API Snapshots: Java Core, C++ Core, Python, Memory, Pig, Hive,

Theta Sketch Framework

Theta Sketches are a generalization of the well known Kth Minimum Value (KMV)1,2 sketches in that KMV sketches are a form of Theta Sketch, but not all Theta Sketches are KMV.

The Theta Sketch Framework (TSF) is a mathematical framework defined in a multi-stream setting that enables set expressions over these streams and encompasses many different sketching algorithms. A rudimentary introduction to the mathematics of the simpler sketch algorithms is developed in the Theta Sketch Equations document.
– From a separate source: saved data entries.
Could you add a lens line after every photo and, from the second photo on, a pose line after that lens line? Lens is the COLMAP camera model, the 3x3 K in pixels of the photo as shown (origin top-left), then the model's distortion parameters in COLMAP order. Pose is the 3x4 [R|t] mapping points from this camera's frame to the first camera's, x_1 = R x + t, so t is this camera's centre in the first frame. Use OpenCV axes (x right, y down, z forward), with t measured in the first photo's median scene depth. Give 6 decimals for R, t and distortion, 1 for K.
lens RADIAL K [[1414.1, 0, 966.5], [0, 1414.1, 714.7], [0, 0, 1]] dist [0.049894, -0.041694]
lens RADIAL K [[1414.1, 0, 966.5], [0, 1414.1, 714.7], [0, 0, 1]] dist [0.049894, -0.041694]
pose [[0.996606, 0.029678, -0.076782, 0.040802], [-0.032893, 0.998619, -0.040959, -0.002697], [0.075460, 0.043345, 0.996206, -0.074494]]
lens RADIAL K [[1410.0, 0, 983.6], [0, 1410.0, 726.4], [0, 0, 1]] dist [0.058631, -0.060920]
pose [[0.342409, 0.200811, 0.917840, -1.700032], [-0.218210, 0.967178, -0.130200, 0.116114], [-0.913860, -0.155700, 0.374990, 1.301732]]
The TSF consists of the following components:

  1. A data type (θ,S), known as a Theta Sketch, where 0 < θ < 1 is a threshold, and S, the number of entries, is the set of all unique hashed stream items 0 < x < 1 that are less than θ.
  2. A universal “combining function” ThetaUnion that takes as input a collection of Theta Sketches and returns a single Theta Sketch that is a Union of the input sketches. This combining function is extended to set Intersections and Differences as well.
  3. A estimator function that takes as input a Theta Sketch and returns an estimate of the unique hashed stream items presented to all the input sketches.

The TSF enables this sketch library to encompass multiple sketching algorithms including the KMV sketch with a common API and greatly simplifies implementation of set expressions.

Note that in the KMV sketch the value k is overloaded with multiple roles:

  1. k determines the RSE (accuracy) of the sketch
  2. k determines the upper-bound size of the sketch
  3. k is used as a constant in the estimator and RSE equations
  4. k determines the V(kth) threshold, used to reject/accept hash values into the cache.

By unloading some of these roles, we will gain degrees of freedom to do some innovative things.

Instead of having to track V(kth), which is a member of the list of hash values, we are going to create a separate threshold variable and call it theta (θ). This effectively decouples #3 and #4 above from k. When the sketch is empty θ = 1.0. After the sketch has filled with k minimum values θ is still 1.0. When the next incoming unique value must be inserted into the sketch the (k+1)th minimum value, is assigned to θ and removed from the cache.3

Ultimately, it will be the size of S, |S|, that will determine the stored size of a sketch, which decouples #2 above from the value k. The Nominal Entries or k is a user specified, configuration parameter, which is used by the software to determine the target accuracy of the sketch and the maximum size of the sketch.

The unbiased estimate simplifies to |S|/θ, which is just the size of S divided by θ. We will discuss the RSE in a later section.

ThetaSketch1

[1] Z. Bar-Yossef, T. Jayram, R. Kumar, D. Sivakumar, and L. Trevisan. Counting distinct elements in a data stream. In Randomization and Approximation Techniques in Computer Science, pages 1–10. Springer, 2002.

[2] See KMV Tutorial and Sketch of the Day: K-Minimum Values for a brief tutorials on KMV Sketches.

[3] This is a limited “KMV perspective” on how θ gets assigned. The attached paper Theta Sketch Framework presents multiple ways that θ can be assigned using the Theta Choosing Function (TCF). Different sketch algorithms have different TCFs.